• 課題 A
CSSとアクセシビリティについての本文抜粋で、「prefers-reduced-motion: reduce」のメディアクエリ内に指定されているプロパティ名をすべて挙げてください。

• 本文抜粋
------------------------------------------------------------

HTMLは意識をしている場合が多いと思いますが、CSSはよく忘れがちになるところもあるかと思います。。(実際に筆者もちゃんと意識していないと忘れがちです。。)
そこで、今回はCSSを用いてアクセシビリティを意識して作るためのポイントを2つ紹介します。
(今後他の方法についても紹介していきたいと思っています。)

クリッカブルエリアの調整

スライダーのページネーションなどデザイン都合上、小さくしないといけないがちゃんとクリックできるようにしたいと思ったことはありませんか?

UIとしては以下の状態です。
参考: SwiperのPagination

SwiperのPaginationのUI

クリッカブルなエリアが小さいと、本来タップしたかったものがタップできない、誤タップが発生してしまうことがあります。
(例として、本来はページネーションの2番目をタップしたかったが、3番目をタップしてしまったなど)

詳しくは以下の「Web Content Accessibility Guidelines (WCAG)」を参照してください。

https://waic.jp/translations/WCAG21/Understanding/target-size.html

対応方法について

::before::afterの擬似要素を用いて見た目はそのままでクリッカブルなエリアを大きくすることができます。
HTML, CSSのコードとしては以下になります。
(今回は検証のため、buttonと擬似要素の両方に色を追加しています。)

<button class="button" type="button" aria-label="1枚目へ移動">
  <!-- 12pxのボタンでクリッカブルなエリアも12pxの場合 -->
</button>

<button class="button clickable" type="button" aria-label="1枚目へ移動">
  <!-- 12pxのボタンでクリッカブルなエリアは44pxに変更 -->
</button>
.button {
  width: 12px;
  height: 12px;
  cursor: pointer;
  background: #00f; /* 検証用として色を追加しています。 */
}

.clickable {
  position: relative;
  &::before {
    content: '';
    position: absolute;
    width: 44px;
    height: 44px;
    top: -16px;
    left: -16px;
    background: #f004; /* 検証用として色を追加しています。 */
  }
}

カーソルのポインターについての結果も共有します。

12pxのボタンでクリッカブルなエリアも12pxの場合

buttonのみでのクリッカブルエリア

12pxのボタンでクリッカブルなエリアは44pxに変更

擬似要素を利用したクリッカブルエリア

今クリッカブルなエリアのサイズを確認したい時に

ブラウザのDevToolsで確認したり、Figmaなどに貼り付けて要素のサイズを測ることも可能ですが、もっと簡単に確認する方法としてfreeeさんで配布している以下のブックマークレットを利用すると便利です。

https://a11y-guidelines.freee.co.jp/explanations/target-size.html

ブックマークレットを登録して実行すると以下のようにweb上で確認することができます。

ブックマークレットを利用したページの動き

アニメーションが不要な人にはアニメーションをさせない

@media (prefers-reduced-motion: reduce) {
  * {
    transition-duration: 1ms !important;
    animation-duration: 1ms !important;
    animation-iteration-count: 1 !important;
    scroll-behavior: auto !important;
  }
}

このCSSについて見たことはありますか?
最近のreset.cssでよく見かけるようになったと思います。

------------------------------------------------------------

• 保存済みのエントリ
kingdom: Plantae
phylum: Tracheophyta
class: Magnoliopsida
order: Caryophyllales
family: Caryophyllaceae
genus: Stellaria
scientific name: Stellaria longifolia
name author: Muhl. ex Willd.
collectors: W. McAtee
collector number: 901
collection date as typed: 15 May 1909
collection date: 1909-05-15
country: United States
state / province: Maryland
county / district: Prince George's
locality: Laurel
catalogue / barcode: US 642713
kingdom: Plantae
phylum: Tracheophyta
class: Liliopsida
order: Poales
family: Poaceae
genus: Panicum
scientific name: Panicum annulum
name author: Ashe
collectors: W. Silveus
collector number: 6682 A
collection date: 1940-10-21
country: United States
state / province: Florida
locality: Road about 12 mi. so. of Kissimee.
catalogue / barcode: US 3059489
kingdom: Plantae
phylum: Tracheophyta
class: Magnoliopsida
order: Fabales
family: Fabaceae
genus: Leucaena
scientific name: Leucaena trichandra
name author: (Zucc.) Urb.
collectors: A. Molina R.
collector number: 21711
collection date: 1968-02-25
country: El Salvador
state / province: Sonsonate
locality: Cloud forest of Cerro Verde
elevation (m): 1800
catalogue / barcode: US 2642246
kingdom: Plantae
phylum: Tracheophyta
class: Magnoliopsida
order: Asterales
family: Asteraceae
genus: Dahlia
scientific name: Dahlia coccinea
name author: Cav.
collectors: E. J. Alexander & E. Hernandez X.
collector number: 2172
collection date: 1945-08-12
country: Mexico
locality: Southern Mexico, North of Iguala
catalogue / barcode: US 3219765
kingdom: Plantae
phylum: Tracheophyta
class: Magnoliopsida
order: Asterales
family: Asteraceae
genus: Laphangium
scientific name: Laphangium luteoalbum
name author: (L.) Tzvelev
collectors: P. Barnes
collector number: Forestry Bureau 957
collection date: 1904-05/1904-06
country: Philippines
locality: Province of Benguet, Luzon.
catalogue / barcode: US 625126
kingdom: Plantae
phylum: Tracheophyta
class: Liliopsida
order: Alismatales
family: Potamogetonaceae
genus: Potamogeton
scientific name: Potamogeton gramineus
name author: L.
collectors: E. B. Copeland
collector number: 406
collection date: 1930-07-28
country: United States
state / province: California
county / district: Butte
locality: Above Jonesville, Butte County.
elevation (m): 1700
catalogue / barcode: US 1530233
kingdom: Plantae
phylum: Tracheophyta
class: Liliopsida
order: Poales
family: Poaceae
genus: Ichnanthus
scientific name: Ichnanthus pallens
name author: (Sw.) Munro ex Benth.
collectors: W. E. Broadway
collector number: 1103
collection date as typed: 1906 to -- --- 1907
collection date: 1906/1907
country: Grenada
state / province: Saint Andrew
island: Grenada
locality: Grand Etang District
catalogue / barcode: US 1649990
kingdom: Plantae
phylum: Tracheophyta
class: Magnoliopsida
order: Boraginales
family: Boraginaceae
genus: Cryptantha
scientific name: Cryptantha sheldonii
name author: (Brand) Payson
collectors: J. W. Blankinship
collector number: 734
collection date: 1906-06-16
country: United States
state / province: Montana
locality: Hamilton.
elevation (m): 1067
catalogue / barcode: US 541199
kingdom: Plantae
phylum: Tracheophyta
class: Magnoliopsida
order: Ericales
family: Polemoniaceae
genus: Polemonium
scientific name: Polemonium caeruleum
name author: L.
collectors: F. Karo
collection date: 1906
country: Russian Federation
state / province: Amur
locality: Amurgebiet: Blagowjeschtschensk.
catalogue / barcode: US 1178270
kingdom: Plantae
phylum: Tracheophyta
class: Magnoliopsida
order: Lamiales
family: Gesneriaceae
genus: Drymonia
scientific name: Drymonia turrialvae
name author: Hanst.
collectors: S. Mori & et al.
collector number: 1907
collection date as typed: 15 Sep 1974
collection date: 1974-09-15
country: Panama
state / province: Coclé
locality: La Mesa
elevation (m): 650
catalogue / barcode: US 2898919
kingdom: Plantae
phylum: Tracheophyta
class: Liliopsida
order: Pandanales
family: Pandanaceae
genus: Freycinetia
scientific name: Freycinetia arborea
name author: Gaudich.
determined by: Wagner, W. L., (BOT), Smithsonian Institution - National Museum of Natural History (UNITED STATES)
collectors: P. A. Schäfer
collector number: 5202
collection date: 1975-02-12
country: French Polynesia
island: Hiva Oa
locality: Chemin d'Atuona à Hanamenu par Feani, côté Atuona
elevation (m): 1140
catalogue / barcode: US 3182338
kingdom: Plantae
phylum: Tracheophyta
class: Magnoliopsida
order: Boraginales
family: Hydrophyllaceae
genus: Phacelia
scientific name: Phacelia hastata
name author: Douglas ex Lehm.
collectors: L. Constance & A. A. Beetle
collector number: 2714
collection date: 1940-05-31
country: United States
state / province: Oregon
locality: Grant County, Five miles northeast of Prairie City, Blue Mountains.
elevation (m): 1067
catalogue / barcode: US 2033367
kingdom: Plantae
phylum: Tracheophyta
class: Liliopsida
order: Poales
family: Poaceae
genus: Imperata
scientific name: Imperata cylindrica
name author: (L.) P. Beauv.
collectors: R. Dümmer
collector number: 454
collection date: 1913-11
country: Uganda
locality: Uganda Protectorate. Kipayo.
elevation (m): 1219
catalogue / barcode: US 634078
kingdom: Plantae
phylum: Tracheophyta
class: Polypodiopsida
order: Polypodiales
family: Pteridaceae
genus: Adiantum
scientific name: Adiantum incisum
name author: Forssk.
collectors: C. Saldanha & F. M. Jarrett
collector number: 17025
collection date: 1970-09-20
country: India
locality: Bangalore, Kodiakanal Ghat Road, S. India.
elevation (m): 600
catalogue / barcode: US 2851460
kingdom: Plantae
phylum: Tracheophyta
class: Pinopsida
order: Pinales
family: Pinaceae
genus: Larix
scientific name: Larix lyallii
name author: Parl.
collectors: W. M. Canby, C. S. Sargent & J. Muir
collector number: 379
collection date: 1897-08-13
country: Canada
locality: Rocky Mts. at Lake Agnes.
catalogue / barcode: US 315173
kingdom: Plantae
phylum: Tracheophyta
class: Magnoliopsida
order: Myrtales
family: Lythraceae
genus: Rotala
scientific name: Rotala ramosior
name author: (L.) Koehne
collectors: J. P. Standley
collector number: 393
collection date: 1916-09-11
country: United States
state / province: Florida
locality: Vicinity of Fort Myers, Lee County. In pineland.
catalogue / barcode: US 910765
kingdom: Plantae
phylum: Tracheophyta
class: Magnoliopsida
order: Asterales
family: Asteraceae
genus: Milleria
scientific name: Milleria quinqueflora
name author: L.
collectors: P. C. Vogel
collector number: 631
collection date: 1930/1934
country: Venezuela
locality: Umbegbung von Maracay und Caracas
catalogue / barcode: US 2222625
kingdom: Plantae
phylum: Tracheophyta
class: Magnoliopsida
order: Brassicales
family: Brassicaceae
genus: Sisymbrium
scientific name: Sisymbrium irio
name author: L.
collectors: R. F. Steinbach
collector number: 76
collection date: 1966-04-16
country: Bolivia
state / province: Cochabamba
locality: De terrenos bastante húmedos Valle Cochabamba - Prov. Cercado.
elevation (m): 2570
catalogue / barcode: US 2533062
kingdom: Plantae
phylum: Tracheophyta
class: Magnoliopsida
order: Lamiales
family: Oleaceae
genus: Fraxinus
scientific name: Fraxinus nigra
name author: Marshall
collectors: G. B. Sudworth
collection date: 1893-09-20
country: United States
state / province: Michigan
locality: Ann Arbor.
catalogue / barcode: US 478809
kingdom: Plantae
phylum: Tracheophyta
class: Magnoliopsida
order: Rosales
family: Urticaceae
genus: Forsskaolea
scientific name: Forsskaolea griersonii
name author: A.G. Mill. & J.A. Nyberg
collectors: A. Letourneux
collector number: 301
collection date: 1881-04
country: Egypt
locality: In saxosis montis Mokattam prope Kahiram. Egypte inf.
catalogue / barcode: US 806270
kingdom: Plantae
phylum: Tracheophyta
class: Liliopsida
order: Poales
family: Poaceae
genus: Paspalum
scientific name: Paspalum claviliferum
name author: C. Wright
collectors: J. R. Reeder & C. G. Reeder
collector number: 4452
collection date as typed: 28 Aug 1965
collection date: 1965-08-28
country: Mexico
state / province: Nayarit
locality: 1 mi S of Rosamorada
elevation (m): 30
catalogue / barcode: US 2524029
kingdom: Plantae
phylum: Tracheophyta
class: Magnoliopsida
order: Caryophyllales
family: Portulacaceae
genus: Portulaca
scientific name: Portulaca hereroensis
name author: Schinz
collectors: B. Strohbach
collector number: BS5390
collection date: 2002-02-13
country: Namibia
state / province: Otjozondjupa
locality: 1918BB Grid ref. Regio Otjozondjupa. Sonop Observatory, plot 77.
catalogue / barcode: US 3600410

------------------------------------------------------------

• 課題 B
一覧の「state / province: Montana」を含む行から「class: Polypodiopsida」を含む行まで(両端を含む)で、「locality」を「site」に置き換えてください。ほかは変えず、その範囲の行だけを示してください。

• 解答 A
transition-duration
animation-duration
animation-iteration-count
scroll-behavior

• 解答 B
state / province: Montana
site: Hamilton.
elevation (m): 1067
catalogue / barcode: US 541199
kingdom: Plantae
phylum: Tracheophyta
class: Magnoliopsida
order: Ericales
family: Polemoniaceae
genus: Polemonium
scientific name: Polemonium caeruleum
name author: L.
collectors: F. Karo
collection date: 1906
country: Russian Federation
state / province: Amur
site: Amurgebiet: Blagowjeschtschensk.
catalogue / barcode: US 1178270
kingdom: Plantae
phylum: Tracheophyta
class: Magnoliopsida
order: Lamiales
family: Gesneriaceae
genus: Drymonia
scientific name: Drymonia turrialvae
name author: Hanst.
collectors: S. Mori & et al.
collector number: 1907
collection date as typed: 15 Sep 1974
collection date: 1974-09-15
country: Panama
state / province: Coclé
site: La Mesa
elevation (m): 650
catalogue / barcode: US 2898919
kingdom: Plantae
phylum: Tracheophyta
class: Liliopsida
order: Pandanales
family: Pandanaceae
genus: Freycinetia
scientific name: Freycinetia arborea
name author: Gaudich.
determined by: Wagner, W. L., (BOT), Smithsonian Institution - National Museum of Natural History (UNITED STATES)
collectors: P. A. Schäfer
collector number: 5202
collection date: 1975-02-12
country: French Polynesia
island: Hiva Oa
site: Chemin d'Atuona à Hanamenu par Feani, côté Atuona
elevation (m): 1140
catalogue / barcode: US 3182338
kingdom: Plantae
phylum: Tracheophyta
class: Magnoliopsida
order: Boraginales
family: Hydrophyllaceae
genus: Phacelia
scientific name: Phacelia hastata
name author: Douglas ex Lehm.
collectors: L. Constance & A. A. Beetle
collector number: 2714
collection date: 1940-05-31
country: United States
state / province: Oregon
site: Grant County, Five miles northeast of Prairie City, Blue Mountains.
elevation (m): 1067
catalogue / barcode: US 2033367
kingdom: Plantae
phylum: Tracheophyta
class: Liliopsida
order: Poales
family: Poaceae
genus: Imperata
scientific name: Imperata cylindrica
name author: (L.) P. Beauv.
collectors: R. Dümmer
collector number: 454
collection date: 1913-11
country: Uganda
site: Uganda Protectorate. Kipayo.
elevation (m): 1219
catalogue / barcode: US 634078
kingdom: Plantae
phylum: Tracheophyta
class: Polypodiopsida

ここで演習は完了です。